Figure out how many lines in the records below hold the string "water". That number alone is the answer.

◇ ◇ ◇ ◇ ◇

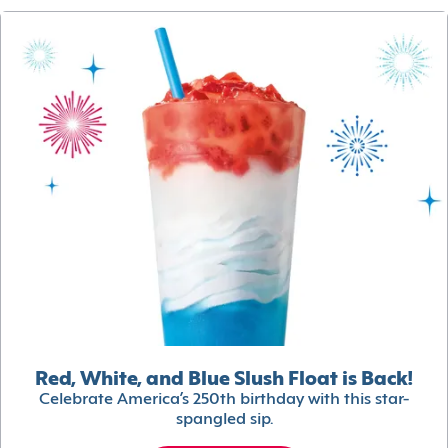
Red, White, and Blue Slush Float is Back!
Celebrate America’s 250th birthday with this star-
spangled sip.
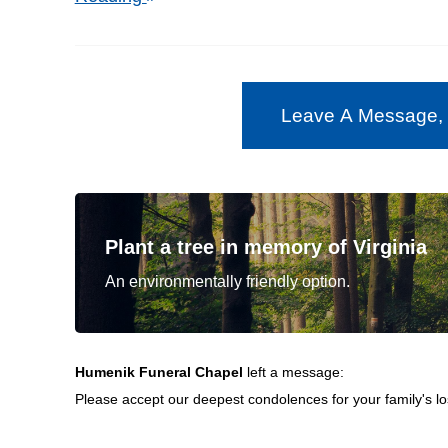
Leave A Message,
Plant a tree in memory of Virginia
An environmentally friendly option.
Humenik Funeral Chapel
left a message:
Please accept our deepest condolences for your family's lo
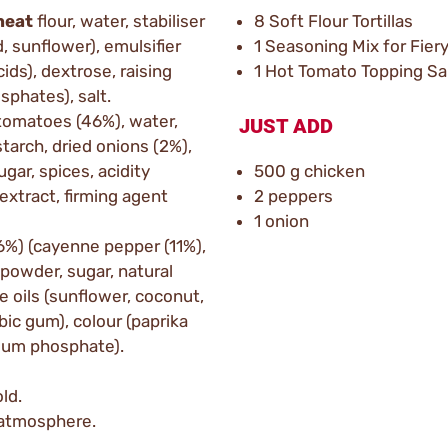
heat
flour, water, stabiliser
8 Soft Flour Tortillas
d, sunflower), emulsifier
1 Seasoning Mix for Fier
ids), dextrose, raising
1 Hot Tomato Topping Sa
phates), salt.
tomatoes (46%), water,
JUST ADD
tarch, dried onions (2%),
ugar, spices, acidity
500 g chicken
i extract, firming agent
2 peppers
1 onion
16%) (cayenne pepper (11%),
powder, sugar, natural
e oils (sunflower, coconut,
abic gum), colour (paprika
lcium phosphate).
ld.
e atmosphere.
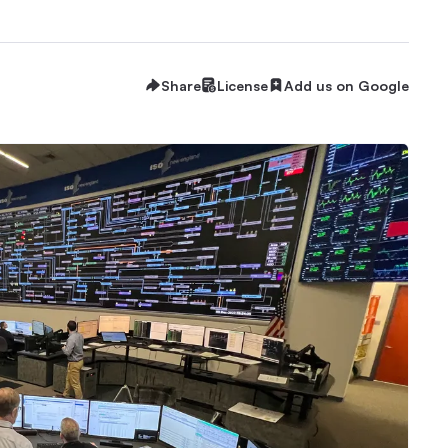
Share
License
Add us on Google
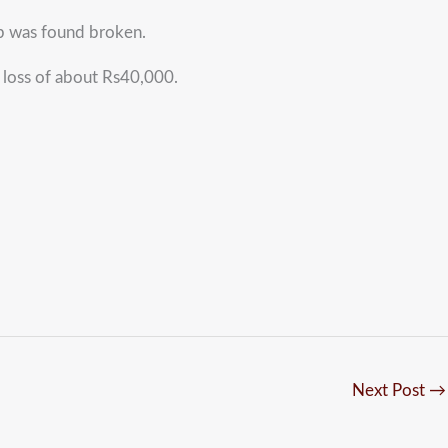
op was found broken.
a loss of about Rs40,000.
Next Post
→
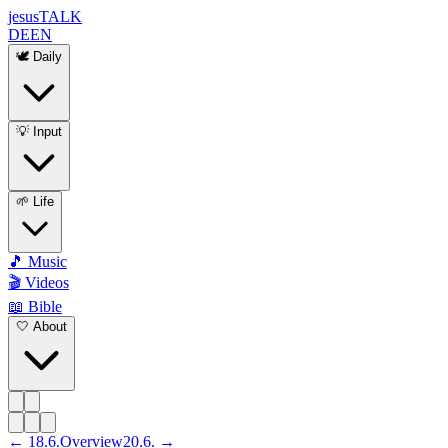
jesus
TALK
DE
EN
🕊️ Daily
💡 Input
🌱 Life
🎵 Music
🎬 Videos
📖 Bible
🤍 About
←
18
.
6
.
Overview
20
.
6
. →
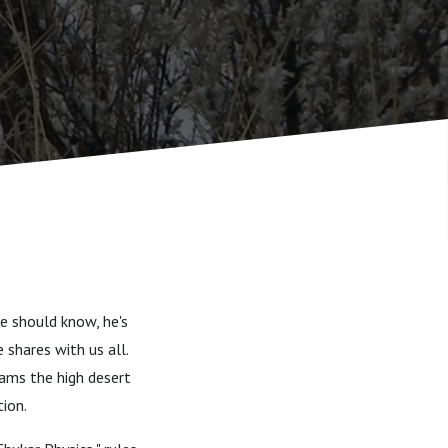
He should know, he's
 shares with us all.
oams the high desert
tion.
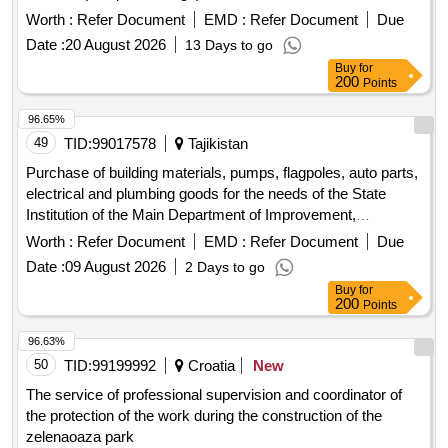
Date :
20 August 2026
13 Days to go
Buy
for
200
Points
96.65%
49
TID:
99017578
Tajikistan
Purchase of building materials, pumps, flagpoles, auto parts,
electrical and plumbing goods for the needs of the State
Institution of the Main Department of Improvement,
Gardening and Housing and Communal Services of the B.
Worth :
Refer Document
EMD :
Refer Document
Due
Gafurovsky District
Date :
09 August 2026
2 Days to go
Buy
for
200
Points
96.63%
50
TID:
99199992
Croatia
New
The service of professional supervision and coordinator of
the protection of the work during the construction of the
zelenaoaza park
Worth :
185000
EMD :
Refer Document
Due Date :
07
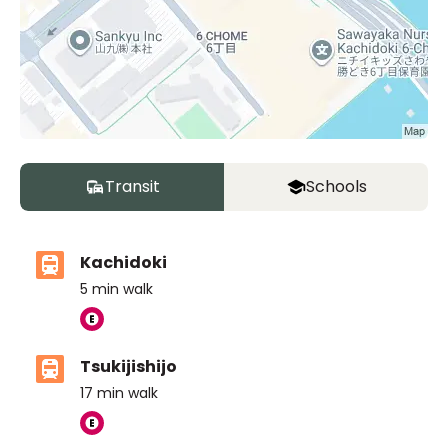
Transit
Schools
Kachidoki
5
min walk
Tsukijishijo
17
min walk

◇ ◇ ◇ ◇ ◇

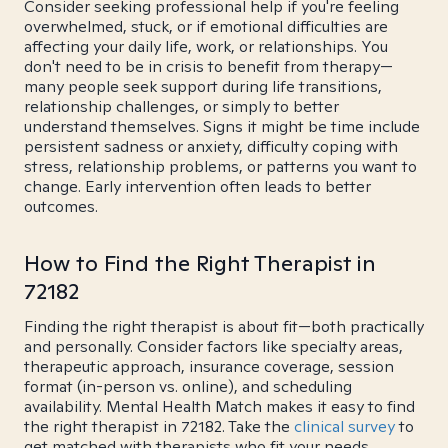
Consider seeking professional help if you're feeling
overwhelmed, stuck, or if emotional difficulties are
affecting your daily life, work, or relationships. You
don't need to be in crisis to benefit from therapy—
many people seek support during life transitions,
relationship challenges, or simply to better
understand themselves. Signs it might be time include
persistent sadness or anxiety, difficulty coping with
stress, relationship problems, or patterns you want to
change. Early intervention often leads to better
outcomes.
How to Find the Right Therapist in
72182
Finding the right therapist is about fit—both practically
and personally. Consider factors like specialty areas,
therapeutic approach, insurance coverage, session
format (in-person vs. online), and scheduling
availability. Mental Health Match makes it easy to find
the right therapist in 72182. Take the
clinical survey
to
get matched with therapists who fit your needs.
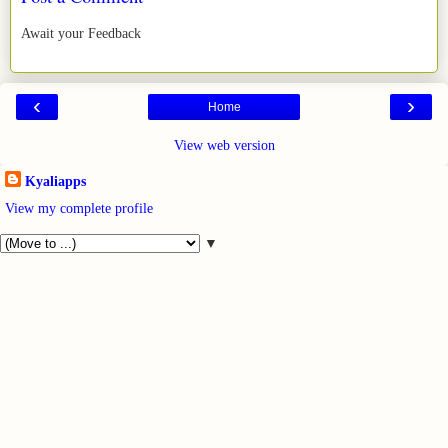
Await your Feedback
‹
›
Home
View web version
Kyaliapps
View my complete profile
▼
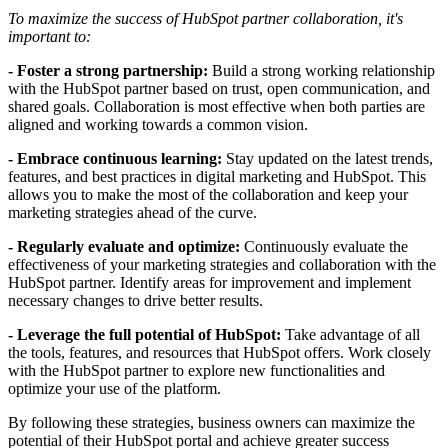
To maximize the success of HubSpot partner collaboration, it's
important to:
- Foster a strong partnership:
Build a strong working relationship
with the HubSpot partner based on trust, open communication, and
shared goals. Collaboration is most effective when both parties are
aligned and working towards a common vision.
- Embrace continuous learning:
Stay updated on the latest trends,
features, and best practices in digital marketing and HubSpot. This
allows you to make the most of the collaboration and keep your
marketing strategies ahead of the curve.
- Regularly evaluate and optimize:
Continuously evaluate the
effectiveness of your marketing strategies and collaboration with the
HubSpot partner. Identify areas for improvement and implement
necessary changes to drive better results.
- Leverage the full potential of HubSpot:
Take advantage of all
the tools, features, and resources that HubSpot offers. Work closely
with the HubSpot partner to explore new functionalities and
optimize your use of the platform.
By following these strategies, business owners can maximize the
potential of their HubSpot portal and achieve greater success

◇ ◇ ◇ ◇ ◇

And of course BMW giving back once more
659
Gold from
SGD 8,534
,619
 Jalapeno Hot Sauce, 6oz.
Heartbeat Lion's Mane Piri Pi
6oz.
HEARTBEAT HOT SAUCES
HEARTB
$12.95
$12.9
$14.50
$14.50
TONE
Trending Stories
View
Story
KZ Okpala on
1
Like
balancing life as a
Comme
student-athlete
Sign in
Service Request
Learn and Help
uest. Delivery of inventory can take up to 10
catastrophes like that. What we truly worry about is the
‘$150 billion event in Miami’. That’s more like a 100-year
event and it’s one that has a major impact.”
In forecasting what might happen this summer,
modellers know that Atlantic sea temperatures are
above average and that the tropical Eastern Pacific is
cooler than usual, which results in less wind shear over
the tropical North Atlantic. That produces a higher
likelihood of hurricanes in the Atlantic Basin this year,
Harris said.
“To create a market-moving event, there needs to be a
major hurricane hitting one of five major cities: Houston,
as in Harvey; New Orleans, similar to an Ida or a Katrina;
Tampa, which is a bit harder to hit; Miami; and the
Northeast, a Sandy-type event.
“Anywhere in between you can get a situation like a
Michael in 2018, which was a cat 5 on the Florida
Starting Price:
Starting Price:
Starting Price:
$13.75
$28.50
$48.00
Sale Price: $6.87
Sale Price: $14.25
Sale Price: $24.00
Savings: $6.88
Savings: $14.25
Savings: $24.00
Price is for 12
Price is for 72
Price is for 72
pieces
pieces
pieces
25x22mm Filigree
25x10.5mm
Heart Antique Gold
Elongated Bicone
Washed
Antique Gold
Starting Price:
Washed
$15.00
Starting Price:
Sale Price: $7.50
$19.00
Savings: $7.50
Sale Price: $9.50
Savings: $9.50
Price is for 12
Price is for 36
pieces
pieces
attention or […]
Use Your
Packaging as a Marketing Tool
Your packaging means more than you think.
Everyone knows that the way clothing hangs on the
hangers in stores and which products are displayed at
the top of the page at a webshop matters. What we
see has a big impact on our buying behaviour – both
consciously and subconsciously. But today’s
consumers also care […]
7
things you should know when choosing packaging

◇ ◇ ◇ ◇ ◇

WRITTEN ANSWER = 2